UK launches subscription style model for antibiotics to encourage new developmentBMJ 2020; 369 doi: https://doi.org/10.1136/bmj.m2468 (Published 18 June 2020) Cite this as: BMJ 2020;369:m2468
All rapid responses
How sad to read in seven Days in Medicine (27 June) that the government’s plan to address AMR is simply to encourage the production of more antibiotics.
Their original five-year national plan on tackling AMR (Jan 2019) was an excellent wide ranging document, acknowledging our lack of understanding regarding ideal dose, duration and route of administration of antibiotics. They were even so innovative as to suggest we should focus on novel therapeutic agents, investigate novel chemistry, and the mining of natural products.
Urinary tract infections (UTIs) were given special mention because of the potential for these frequent, poorly treated infections to add to the spiraling crisis of AMR.
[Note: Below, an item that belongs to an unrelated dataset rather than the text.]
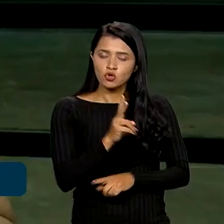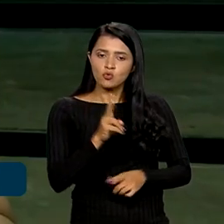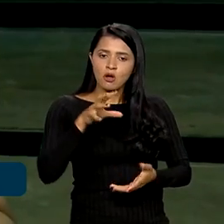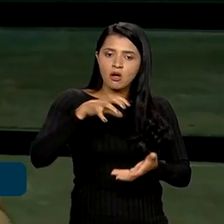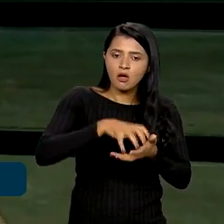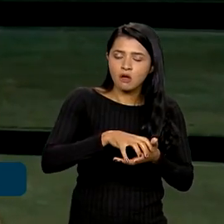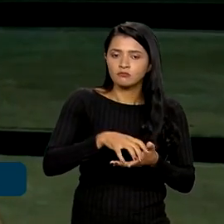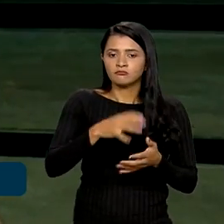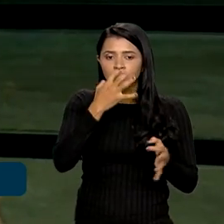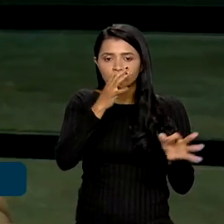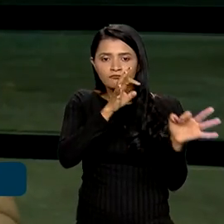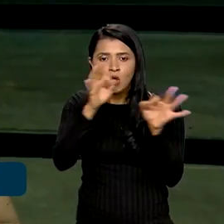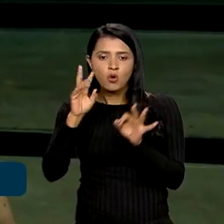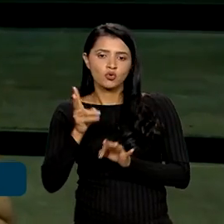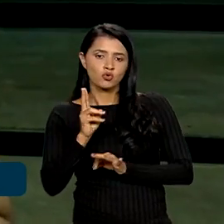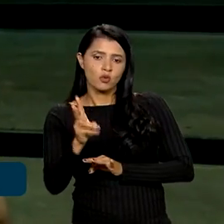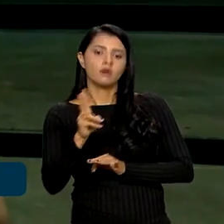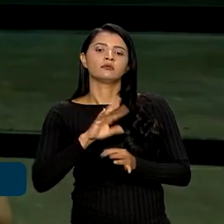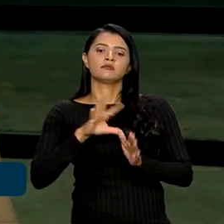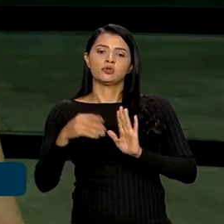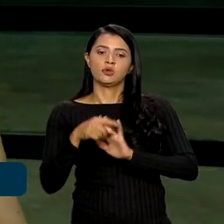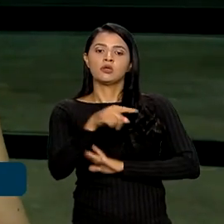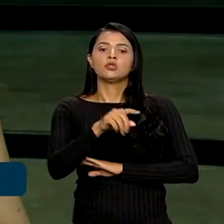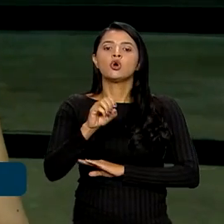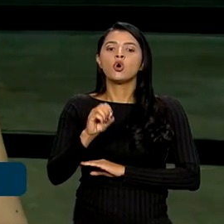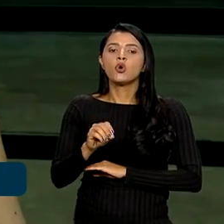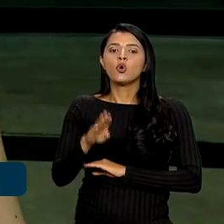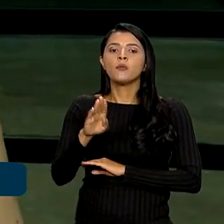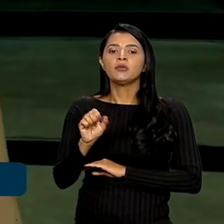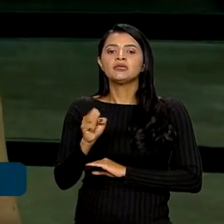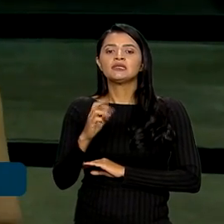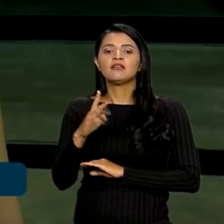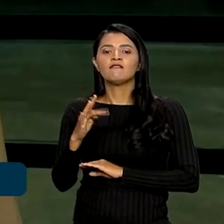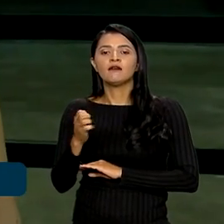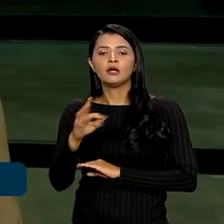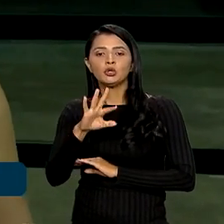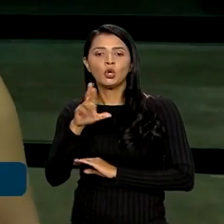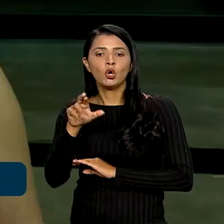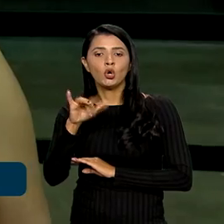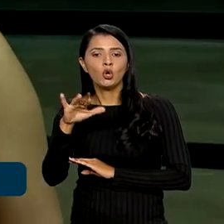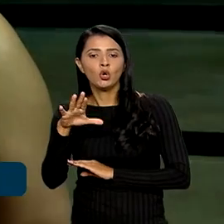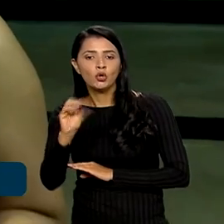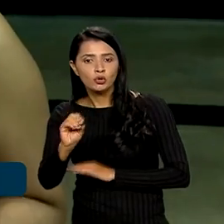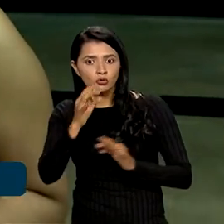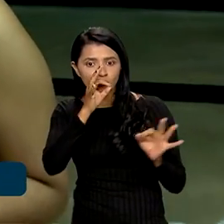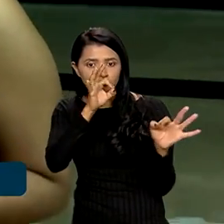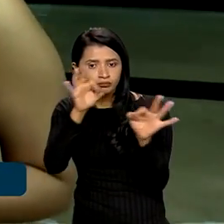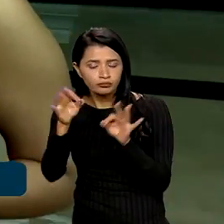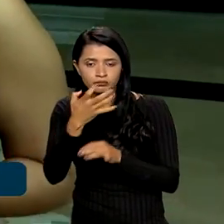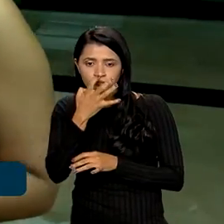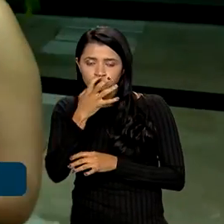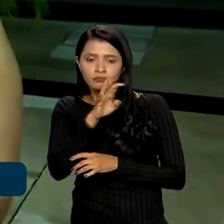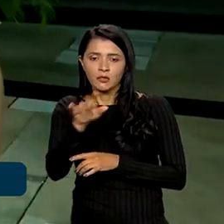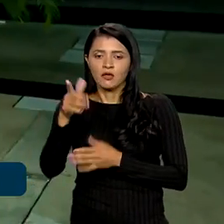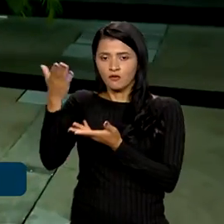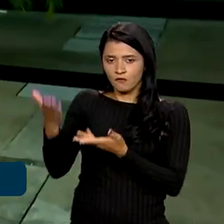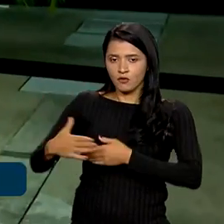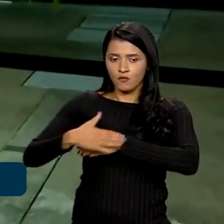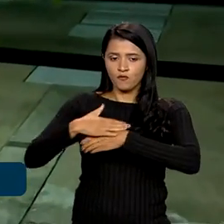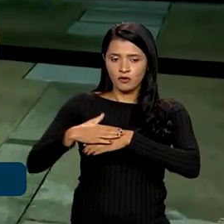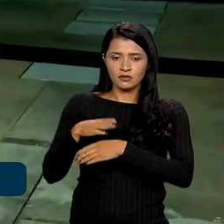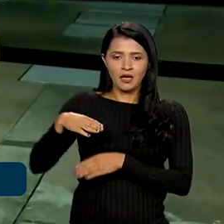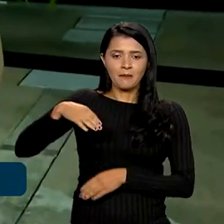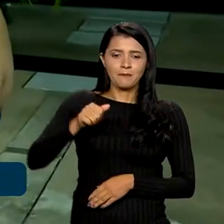Regional da Amazônia e sobre esse Observatório Regional a gente vai falar agora com Mauro Rufino, que é o coordenador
It is well established that most UTI arise from organisms in our own colon ascending up the urethra to invade the bladder, but only relatively recently recognized that these organisms rapidly become intracellular so avoiding immune attack and urinary antibiotics. Almost exclusively antibiotics are administered orally or intravenously, where they are diluted significantly on entering the bladder. This route of administration also fails to address the special uro-pathogenic induction process within the bladder and has the potential for deleterious effects on our gut microbiome.
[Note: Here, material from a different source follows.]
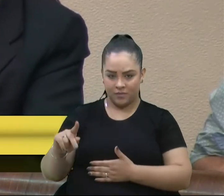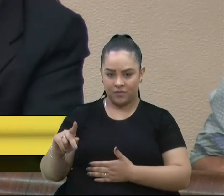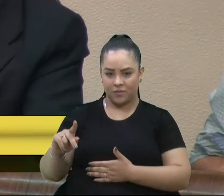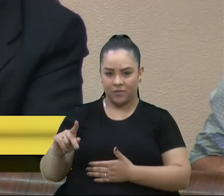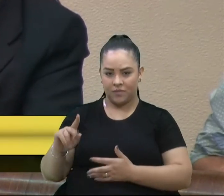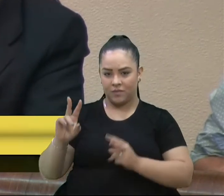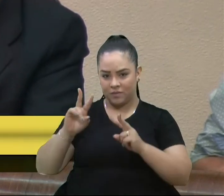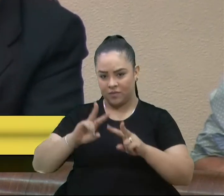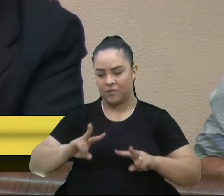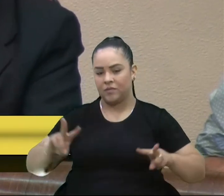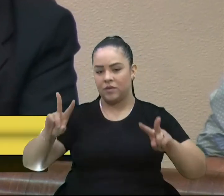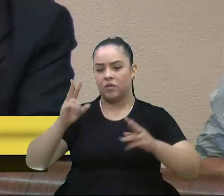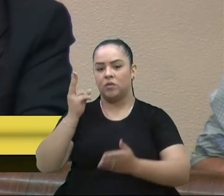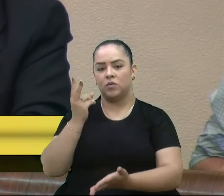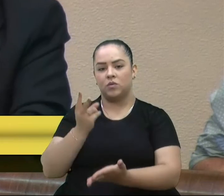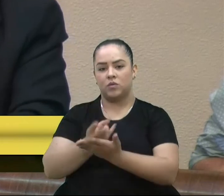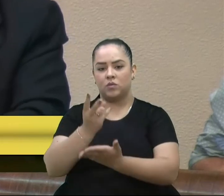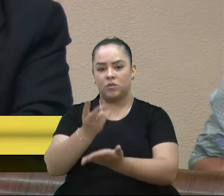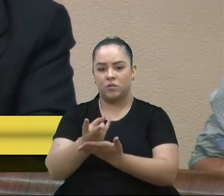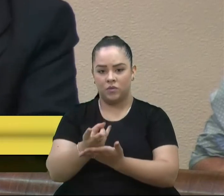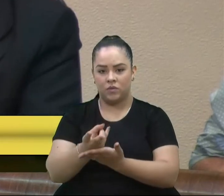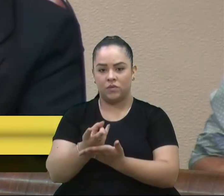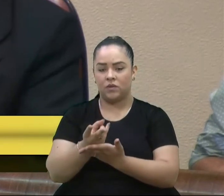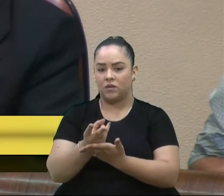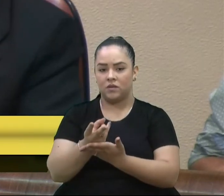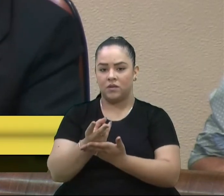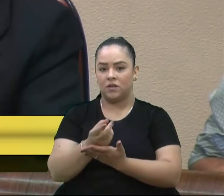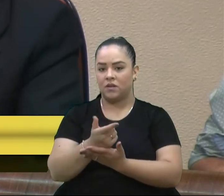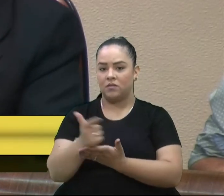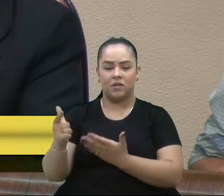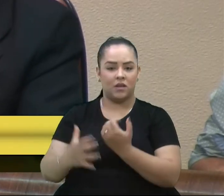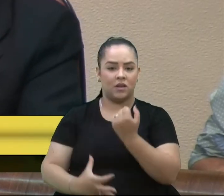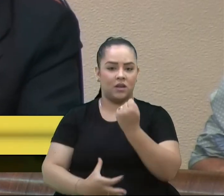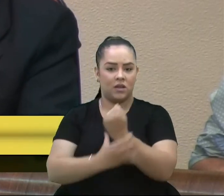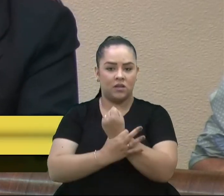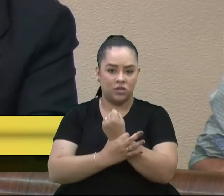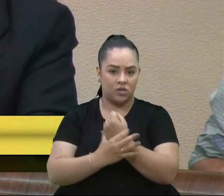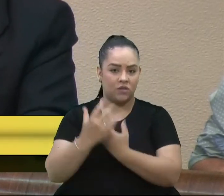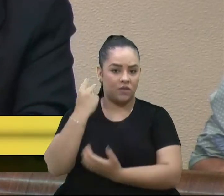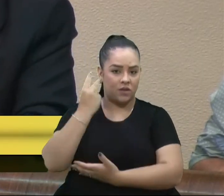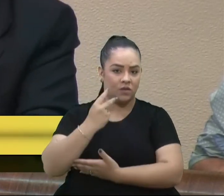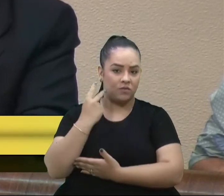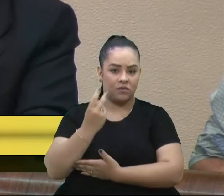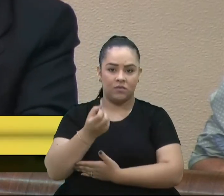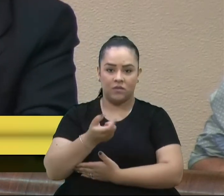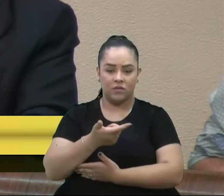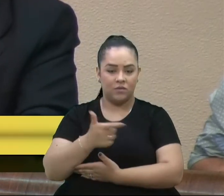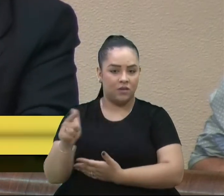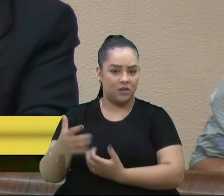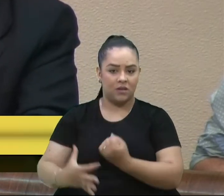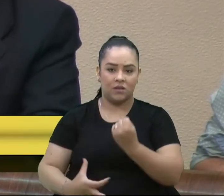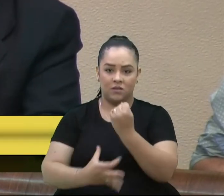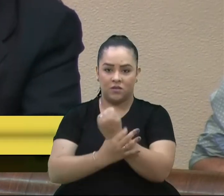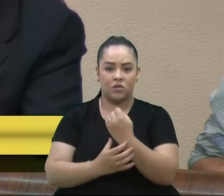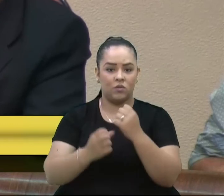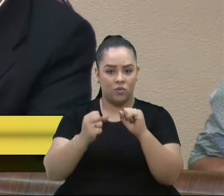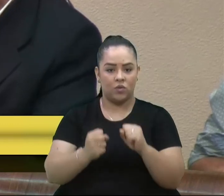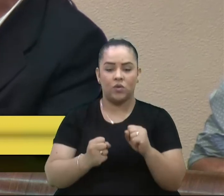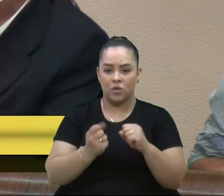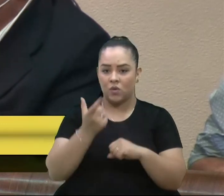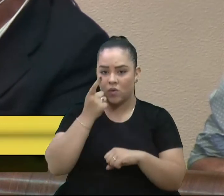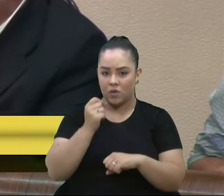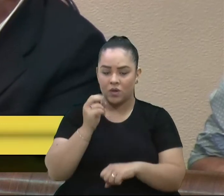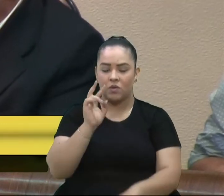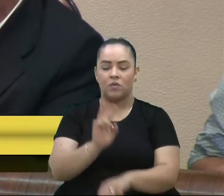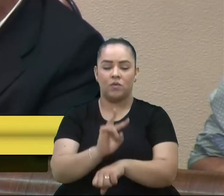missão de continuar com esses negócios, sem ter a garantia, vereador Juliano, sem a garantia de poder conservar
It is perverse and truly regrettable that government has ignored their own good advice and simply focused on the banality of promoting more antibiotics. This is certainly not innovative; ignoring novel non-antibiotic interventions where there is increasing evidence and strangling any true innovation at birth.
Albert Einstein famously described doing the same thing over and over and expecting a different outcome as the definition of insanity. More antibiotics may in the short term be helpful, but will inevitably result in more antimicrobial resistance, which is exactly what we are trying to prevent. We need truly innovative approaches if we are to deal effectively with AMR.